Meta-learning for Positive-unlabeled Classification
Atsutoshi Kumagai, Tomoharu Iwata, Yasuhiro Fujiwara
TL;DR
This work tackles positive-unlabeled classification under data-scarce, cross-task settings by introducing a meta-learning framework that adapts to PU data on unseen tasks. The key idea is to estimate the Bayes optimal classifier through a task-specific density-ratio between PU and marginal densities and a positive class-prior, where task representations from permutation-invariant networks enable flexible, task-conditioned embeddings. The adaptation admits a closed-form solution for the density-ratio parameters, enabling efficient meta-training that minimizes the test classification risk across related tasks. Empirical results on synthetic and real datasets show the proposed method outperforming standard PU methods and PU-aware meta-learning baselines, with robust performance even when the target priors are unknown. The approach holds potential for rapid, data-efficient PU learning in applications like outlier detection, information retrieval, and personalized systems.
Abstract
We propose a meta-learning method for positive and unlabeled (PU) classification, which improves the performance of binary classifiers obtained from only PU data in unseen target tasks. PU learning is an important problem since PU data naturally arise in real-world applications such as outlier detection and information retrieval. Existing PU learning methods require many PU data, but sufficient data are often unavailable in practice.

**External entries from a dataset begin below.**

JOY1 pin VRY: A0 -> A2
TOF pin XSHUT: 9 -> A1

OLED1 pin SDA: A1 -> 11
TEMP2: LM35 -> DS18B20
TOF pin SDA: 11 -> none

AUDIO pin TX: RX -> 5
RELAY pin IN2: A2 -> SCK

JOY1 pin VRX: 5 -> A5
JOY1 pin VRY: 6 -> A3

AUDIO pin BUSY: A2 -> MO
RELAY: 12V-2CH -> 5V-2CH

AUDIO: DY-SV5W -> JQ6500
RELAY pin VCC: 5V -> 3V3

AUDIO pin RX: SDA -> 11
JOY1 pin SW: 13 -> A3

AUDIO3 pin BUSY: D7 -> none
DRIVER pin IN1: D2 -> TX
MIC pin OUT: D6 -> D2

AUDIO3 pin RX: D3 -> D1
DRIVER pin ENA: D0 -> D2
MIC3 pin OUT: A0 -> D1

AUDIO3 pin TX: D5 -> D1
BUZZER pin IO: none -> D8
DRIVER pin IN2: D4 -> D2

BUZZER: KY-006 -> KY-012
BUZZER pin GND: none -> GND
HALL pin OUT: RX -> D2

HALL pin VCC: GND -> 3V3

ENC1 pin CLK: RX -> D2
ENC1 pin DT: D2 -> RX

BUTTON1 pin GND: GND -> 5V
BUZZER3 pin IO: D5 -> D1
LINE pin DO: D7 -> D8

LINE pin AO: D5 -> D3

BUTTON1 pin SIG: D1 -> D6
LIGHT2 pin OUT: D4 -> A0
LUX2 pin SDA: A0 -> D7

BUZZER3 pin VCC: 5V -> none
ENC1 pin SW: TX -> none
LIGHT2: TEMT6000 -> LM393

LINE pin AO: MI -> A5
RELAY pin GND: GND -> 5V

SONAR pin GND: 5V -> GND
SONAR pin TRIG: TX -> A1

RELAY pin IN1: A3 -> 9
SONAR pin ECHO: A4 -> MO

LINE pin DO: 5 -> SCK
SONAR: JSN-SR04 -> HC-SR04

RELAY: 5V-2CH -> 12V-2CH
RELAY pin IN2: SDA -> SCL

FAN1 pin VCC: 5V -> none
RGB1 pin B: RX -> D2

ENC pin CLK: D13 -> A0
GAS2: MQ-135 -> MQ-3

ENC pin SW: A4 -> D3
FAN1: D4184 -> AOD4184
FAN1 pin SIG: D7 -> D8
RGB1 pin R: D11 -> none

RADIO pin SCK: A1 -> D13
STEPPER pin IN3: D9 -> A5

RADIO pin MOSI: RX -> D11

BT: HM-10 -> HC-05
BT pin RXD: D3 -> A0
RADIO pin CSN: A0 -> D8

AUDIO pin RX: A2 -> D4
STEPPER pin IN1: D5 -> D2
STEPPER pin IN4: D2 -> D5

The proposed method minimizes the test classification risk after the model is adapted to PU data by using related tasks that consist of positive, negative, and unlabeled data. We formulate the adaptation as an estimation problem of the Bayes optimal classifier, which is an optimal classifier to minimize the classification risk. The proposed method embeds each instance into a task-specific space using neural networks. With the embedded PU data, the Bayes optimal classifier is estimated through density-ratio estimation of PU densities, whose solution is obtained as a closed-form solution. The closed-form solution enables us to efficiently and effectively minimize the test classification risk. We empirically show that the proposed method outperforms existing methods with one synthetic and three real-world datasets.